#### [Exercise passage]
/---

Health Laboratory Facilities in Emergency and Disaster Situations.

Many countries are vulnerable to disasters and emergencies, moreover infectious diseases do not respect regional and country boundaries within our global village. In recent times the world has witnessed and responded to large scale incidents of international concern, such as Zika virus in Brazil (2015), Ebola in West Africa (2014) and the current Ebola outbreak “at time of writing” in DRC Central Africa. The WHO works with partners to improve outcomes of emergencies and disasters and to manage the health risks associated with them. A rapid response to detect, prevent and manage disease is required to minimise loss of life, limit the economic impact in fragile regions, and control the spread of disease. 

This WHO regional publication: Health laboratory facilities in emergency and disaster situations provides a complete 368-page guide to establishing testing facilities in an emergency. The book begins with the initial assessment of needs and continues to guide through the selection of required facilities, equipment and supplies alongside useful checklists. There is consideration of scenarios faced in emergency situations, including portable, mobile, temporary and established laboratory facilities and the equipment that can be used in each. The essential selection criteria for laboratory staff is considered. It is often not possible to recruit sufficient numbers of trained staff and volunteers in emergency situations. The publication does not refer to the management of these situations.

\---

#### [What you need to do]
A. According to the passage on emergency laboratory facilities, how many pages long is the WHO guide?
B. Continue the passage on emergency laboratory facilities from its final sentence.

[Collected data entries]
/---

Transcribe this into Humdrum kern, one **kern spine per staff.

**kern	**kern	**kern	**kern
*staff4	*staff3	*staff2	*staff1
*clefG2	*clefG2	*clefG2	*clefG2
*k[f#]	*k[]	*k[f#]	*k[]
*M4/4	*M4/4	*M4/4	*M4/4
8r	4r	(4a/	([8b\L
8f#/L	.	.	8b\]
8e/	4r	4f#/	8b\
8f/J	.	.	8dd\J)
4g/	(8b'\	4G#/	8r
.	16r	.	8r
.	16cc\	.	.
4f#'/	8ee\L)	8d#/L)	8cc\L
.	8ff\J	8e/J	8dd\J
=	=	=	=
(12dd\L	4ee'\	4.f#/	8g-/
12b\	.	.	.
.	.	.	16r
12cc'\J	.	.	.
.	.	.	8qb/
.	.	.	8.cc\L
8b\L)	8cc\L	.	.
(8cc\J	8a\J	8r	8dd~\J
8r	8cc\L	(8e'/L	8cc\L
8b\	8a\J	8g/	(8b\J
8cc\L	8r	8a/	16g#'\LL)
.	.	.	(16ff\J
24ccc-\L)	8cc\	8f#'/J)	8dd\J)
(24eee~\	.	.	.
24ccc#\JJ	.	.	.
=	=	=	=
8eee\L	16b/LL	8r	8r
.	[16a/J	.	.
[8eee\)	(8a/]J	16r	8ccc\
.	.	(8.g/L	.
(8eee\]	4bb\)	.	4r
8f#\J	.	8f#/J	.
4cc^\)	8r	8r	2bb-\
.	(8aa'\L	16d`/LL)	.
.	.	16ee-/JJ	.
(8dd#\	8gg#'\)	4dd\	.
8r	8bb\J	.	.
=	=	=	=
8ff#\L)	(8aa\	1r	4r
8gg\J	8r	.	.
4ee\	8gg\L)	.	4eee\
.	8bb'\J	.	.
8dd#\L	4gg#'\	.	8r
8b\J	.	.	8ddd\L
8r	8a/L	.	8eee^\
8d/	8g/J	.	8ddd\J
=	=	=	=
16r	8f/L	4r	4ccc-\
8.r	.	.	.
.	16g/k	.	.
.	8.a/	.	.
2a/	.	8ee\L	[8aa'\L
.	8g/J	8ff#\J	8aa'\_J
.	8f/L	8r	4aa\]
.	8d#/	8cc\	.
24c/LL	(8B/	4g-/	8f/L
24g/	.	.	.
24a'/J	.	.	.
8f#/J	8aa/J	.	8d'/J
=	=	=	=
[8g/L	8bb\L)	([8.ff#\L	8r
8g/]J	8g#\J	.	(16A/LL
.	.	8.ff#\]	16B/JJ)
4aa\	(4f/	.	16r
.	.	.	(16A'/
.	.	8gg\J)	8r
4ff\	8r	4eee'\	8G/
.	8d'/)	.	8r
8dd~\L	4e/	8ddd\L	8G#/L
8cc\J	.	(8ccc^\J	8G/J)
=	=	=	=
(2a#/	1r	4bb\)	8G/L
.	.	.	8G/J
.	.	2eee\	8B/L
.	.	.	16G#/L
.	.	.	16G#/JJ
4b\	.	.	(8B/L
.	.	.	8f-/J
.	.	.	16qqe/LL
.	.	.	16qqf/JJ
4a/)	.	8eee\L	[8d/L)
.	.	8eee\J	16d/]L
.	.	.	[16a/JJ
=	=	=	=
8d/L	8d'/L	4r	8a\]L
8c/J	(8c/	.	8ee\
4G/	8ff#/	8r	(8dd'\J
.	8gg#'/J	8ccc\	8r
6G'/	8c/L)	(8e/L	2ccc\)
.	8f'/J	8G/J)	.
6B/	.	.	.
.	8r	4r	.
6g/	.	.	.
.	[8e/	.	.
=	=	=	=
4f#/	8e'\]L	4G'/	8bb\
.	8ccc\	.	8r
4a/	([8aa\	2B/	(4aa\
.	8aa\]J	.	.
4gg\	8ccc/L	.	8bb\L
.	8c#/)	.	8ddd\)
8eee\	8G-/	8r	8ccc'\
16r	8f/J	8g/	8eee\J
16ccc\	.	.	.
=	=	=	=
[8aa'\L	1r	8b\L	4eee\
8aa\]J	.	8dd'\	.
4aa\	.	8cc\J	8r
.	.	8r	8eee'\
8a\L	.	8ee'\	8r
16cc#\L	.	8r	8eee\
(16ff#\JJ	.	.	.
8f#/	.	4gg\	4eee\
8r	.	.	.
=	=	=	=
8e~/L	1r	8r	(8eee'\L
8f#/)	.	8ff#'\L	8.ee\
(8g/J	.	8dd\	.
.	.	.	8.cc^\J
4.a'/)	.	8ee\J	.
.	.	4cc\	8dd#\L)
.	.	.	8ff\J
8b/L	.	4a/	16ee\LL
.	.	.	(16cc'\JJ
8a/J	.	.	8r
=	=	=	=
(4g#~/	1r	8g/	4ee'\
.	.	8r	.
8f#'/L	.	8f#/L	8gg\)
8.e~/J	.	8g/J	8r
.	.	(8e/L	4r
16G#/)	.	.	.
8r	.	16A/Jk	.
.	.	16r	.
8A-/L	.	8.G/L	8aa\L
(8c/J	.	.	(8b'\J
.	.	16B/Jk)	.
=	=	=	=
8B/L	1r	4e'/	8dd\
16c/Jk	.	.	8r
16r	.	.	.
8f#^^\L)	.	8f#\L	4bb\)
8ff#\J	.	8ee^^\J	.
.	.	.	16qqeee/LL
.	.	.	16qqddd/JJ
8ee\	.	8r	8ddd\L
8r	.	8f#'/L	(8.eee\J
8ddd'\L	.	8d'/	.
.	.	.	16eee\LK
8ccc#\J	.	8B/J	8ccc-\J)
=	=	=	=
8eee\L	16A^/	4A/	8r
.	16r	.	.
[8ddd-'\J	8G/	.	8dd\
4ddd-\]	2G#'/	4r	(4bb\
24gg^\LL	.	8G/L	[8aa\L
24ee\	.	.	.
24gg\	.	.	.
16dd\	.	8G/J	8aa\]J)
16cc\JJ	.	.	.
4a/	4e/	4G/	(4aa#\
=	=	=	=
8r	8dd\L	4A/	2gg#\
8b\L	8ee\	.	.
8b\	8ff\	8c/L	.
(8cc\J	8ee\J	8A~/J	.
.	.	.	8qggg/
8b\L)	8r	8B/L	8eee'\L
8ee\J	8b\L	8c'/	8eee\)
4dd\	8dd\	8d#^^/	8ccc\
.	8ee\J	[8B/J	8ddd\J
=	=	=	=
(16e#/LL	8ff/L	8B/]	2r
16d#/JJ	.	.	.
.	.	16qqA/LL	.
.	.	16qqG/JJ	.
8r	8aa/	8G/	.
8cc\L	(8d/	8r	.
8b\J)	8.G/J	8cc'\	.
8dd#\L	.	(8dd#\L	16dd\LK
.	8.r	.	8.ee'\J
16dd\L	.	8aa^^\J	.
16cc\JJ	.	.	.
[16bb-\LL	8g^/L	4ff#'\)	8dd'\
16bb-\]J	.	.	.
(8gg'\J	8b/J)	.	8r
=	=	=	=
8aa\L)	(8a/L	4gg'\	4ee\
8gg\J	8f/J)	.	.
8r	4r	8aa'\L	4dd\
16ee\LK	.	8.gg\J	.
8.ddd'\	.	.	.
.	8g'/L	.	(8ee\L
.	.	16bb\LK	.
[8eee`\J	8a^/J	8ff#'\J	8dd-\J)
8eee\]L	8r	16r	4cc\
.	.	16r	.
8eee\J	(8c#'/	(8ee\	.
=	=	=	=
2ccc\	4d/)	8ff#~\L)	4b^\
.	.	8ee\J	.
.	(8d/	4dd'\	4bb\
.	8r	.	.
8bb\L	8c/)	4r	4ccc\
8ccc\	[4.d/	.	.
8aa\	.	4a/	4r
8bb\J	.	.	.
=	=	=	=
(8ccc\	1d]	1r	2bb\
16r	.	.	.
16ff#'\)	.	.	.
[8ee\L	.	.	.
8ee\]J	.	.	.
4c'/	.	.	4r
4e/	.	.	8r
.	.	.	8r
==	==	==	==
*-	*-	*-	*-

\---

#### [Answers]
A. 368 pages.

B.
Generic competency checklists for basic procedures, to ensure quality results, and safety of personnel could be included in supplementary annexes. Such a list should include: “Understands health and safety procedure for tests, knows sample requirements, knows which samples to reject, has a copy of procedural instructions in operators first language, knows how to interpret or forward results, knows procedure to record results”.

The publication includes health and safety guidelines for the safe handling and disposal of samples. In recent disasters, laboratory-acquired infections have claimed the lives of laboratory and healthcare personnel. Annex 16 states that preparation and use of bleach is a very important addition that will contribute to the safety of laboratory personnel. Establishing temporary testing facilities in resource-poor settings with challenging healthcare and transport infrastructure is considered in this publication. This latest edition recognises common issues and recommends options that are realistic and can be safely sustained in the short-term without information technology, reliable mains electrical supplies and piped water. Annex 3 includes a check list for laboratory suppliers. This could be enhanced to include explicit advice on selecting commercial kits with heavy consideration of the performance characteristics and manufacturers established history for supplying quality materials, possibly without the need for a cold supply chain. In resource-poor countries, internal laboratory quality control testing can be minimal, and cost driven. It is important that the tests performed are reliable and accurate and the limitations are understood. Purchasers need to interpret quality performance characteristics, which include sensitivity and specificity of the test prior to the selection and procurement of reagents and supplies.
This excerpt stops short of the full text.